- [TEXTE DE L'EXERCICE]
•••

Séismes meurtriers au Venezuela : le système de santé sous forte pression
Le système de santé vénézuélien est soumis à une forte pression à la suite des deux puissants séismes qui ont ébranlé le pays la semaine dernière, a indiqué mardi l’Organisation mondiale de la santé (OMS), faisant état de dégâts importants dans plusieurs infrastructures hospitalières et d’une pénurie de personnel médical.
Selon les premières évaluations de l’OMS, au moins trois centres de santé ont été gravement endommagés, tandis que six autres établissements sont partiellement fonctionnels ou présentent des défaillances opérationnelles. L’enquête menée auprès de 21 structures sanitaires révèle également une organisation perturbée des services, marquée par une surpopulation des patients et des retards croissants dans les interventions chirurgicales.

•••

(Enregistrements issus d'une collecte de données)
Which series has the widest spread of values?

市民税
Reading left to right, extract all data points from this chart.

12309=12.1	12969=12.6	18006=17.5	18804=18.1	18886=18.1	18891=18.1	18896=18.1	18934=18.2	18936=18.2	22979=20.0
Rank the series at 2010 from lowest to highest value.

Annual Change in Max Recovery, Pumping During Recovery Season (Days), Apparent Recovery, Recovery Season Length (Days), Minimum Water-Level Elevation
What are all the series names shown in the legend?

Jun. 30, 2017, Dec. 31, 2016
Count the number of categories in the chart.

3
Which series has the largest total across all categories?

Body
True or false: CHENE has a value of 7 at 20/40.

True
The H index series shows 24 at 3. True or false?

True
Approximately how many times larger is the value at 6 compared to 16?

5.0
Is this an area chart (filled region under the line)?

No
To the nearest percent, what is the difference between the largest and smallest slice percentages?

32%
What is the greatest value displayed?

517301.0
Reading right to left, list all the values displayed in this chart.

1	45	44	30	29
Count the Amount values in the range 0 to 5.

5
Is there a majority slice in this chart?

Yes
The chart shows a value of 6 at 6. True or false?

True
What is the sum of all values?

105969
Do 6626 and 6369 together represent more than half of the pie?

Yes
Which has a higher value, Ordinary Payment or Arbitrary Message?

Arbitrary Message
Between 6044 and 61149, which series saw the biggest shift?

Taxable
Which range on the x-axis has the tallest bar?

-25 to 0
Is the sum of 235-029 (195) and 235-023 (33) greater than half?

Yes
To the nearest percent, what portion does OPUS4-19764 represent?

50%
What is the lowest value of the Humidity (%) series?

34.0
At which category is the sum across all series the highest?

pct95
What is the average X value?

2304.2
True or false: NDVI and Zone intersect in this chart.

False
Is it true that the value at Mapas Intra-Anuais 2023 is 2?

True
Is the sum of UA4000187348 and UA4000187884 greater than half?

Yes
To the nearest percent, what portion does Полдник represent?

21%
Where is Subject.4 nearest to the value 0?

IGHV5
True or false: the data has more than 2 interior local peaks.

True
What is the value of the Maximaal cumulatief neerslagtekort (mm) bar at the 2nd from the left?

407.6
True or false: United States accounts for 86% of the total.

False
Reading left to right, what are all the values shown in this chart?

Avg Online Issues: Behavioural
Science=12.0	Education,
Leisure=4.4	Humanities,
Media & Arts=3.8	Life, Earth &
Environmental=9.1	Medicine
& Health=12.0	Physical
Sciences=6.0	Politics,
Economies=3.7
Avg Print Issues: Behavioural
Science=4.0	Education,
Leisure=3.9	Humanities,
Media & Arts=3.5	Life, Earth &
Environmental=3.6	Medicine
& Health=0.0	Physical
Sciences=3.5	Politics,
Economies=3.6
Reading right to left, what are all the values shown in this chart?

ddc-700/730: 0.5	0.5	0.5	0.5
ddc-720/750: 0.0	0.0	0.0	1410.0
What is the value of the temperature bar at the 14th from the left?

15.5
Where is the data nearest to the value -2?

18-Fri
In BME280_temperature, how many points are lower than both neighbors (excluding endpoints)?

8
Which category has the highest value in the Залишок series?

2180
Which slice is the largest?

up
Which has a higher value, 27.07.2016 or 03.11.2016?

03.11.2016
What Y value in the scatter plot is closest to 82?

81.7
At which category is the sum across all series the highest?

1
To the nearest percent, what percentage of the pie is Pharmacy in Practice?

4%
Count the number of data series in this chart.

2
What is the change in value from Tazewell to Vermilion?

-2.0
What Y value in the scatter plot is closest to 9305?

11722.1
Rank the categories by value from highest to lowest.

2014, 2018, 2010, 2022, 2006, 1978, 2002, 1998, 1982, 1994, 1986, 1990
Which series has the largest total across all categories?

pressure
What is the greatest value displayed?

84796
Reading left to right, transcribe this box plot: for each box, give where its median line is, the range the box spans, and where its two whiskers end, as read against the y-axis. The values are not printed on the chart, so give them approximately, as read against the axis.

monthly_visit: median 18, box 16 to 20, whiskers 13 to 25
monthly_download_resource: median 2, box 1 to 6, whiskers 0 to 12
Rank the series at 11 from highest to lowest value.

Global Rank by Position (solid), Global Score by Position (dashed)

•••

- [EXERCICE A]
Relevez tous les nombres cités dans l'article sur les séismes au Venezuela et précisez pour chacun ce qu'il dénombre.
- [EXERCICE B]
Poursuivez l'article sur les séismes au Venezuela à la suite de sa dernière phrase.

- [RÉPONSE A]
- deux : les puissants séismes qui ont ébranlé le pays la semaine dernière
- trois : les centres de santé gravement endommagés, au minimum
- six : les autres établissements partiellement fonctionnels ou présentant des défaillances opérationnelles
- 21 : les structures sanitaires visées par l'enquête

- [RÉPONSE B]
Lors d’un point de presse à Genève, le porte-parole de l’OMS, Christian Lindmeier, a souligné que les établissements encore opérationnels fonctionnent «sous une pression importante». «Les résultats préliminaires révèlent une organisation chaotique des services et des flux de patients, marquée par une surpopulation et des retards chirurgicaux croissants», a-t-il ajouté. Le bilan des séismes, d’une magnitude de 7,2 et 7,5, s’élève à plus de 1.700 morts et 5.000 blessés. De nombreux bâtiments ont été détruits ou lourdement endommagés, aggravant la situation humanitaire dans les zones touchées.
Par ailleurs, l’OMS met en garde contre un risque d’épidémies, notamment de la dengue et de fièvre jaune, en raison des déplacements massifs de population et d’une couverture vaccinale jugée insuffisante.
L’organisation signale que plusieurs professionnels de santé spécialisés en soins maternels sont toujours portés disparus dans la région de La Guaira, ce qui crée une «lacune critique» dans la prise en charge obstétricale.